Israel is also no friend of Christians in Haddad’s view. One evangelical group’s online map of Christian persecution in the Middle East received her criticism for omitting Israel. Yet Israel is for Haddad a country that places Arab Christians and Muslims in “concentration camps,” an increasingly popular slander of Israel’s occupation of Palestinian territories. Christian Arab population statistics tell a different story, however, as indicated by me in a question to Haddad. In contrast to the Christian exodus from the Middle East noted by her, Christians in Israel have grown in number from 34,000 in 1949 to 125,000 in 2011. Jordanian rule over East Jerusalem from 1949 to 1967, meanwhile, saw the Christians there decline from 25,000 to fewer than 13,000.

Appearing on DeLong-Bas” morning panel, South Africa’s ambassador to the United States, Ebrahim Rasool, had called upon his audience “to embrace shared space” in an “exciting world of multiculturalism.” In such a world the existence of a “mosque in Cape Town” reciprocally demanded the allowance of a “church in Saudi Arabia.” This new paradigm also involved a “move away from competitive faith to cooperative faith” amidst a “declining carcass” of believers in an increasingly secularized world.

Interfaith harmony invocations, though, rang hollow at this morally inverted conference.

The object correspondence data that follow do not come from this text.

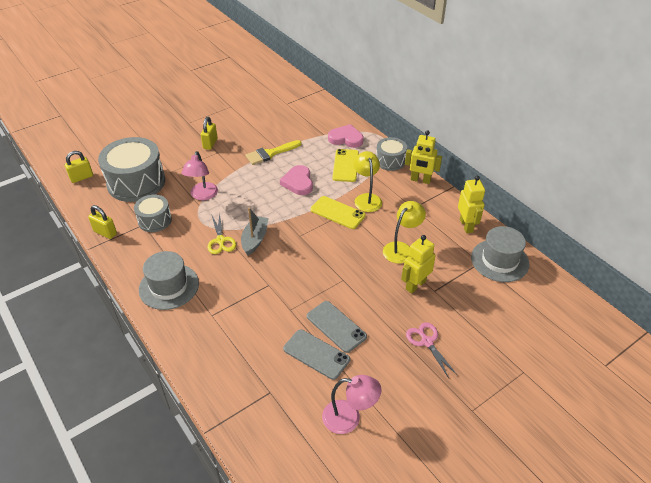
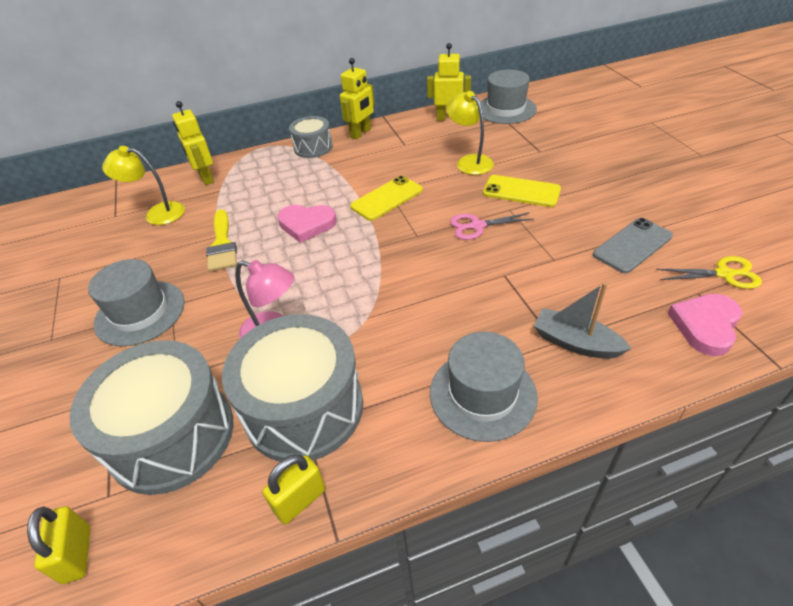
camera: 70 degrees left, 0 degrees up
(155, 220) = (303, 407): grey drum -> grey drum, size x1.84
(210, 144) = (140, 312): yellow padlock -> grey hat
(220, 240) = (394, 318): yellow scissors -> yellow scissors (724, 274)
(255, 239) = (407, 279): grey boat -> grey boat (575, 343)
(336, 326) = (587, 224): grey phone -> none
(345, 165) = (298, 181): yellow phone -> yellow phone (521, 191)
(346, 139) = (244, 173): pink heart -> pink heart (705, 325)
(349, 418) = (727, 232): pink lamp -> none
(366, 198) = (372, 173): yellow lamp -> yellow lamp (157, 213)
(415, 285) = (529, 161): yellow robot -> yellow robot (206, 178)
(427, 342) = (613, 166): pink scissors -> pink scissors (477, 226)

While Islamism’s uniformly aggressive and authoritarian aspects went unexamined, conference panelists attributed prejudice and persecution almost exclusively to Christians and Jews. Yet concerns about Muslim-majority societies in the Arab Spring and elsewhere undergoing something other than Rasool’s described “surge for freedom” are hardly “useless,” pace Shahin. Nor does religious devotion always have a direct relationship with human decency, as Esposito’s reference to Sunni-Shia sectarianism indicates contrary to McLaren’s assertion.

Peace among peoples can only result from considered respect for principles such as human equality, something requiring rigorous intellectual inquiry and not the ACMCU”s Islamophile illusions. Rasool’s claim, for example, that Muslims have “no monopoly” upon a “fundamentalist-extremist mindset” given Israeli “fundamentalism” and Ronald Reagan and Margaret Thatcher’s “economic fundamentalism” deserves closer scrutiny. Rasool’s assertion with respect to Jews in the Third Reich and 1948 Israeli War for Independence Palestinian refugees that “we all carry the burdens of victimhood” is also suspect. Such examination necessary for Christian-Muslim or any other understanding, however, is unlikely ever to occur at Georgetown’s ACMCU.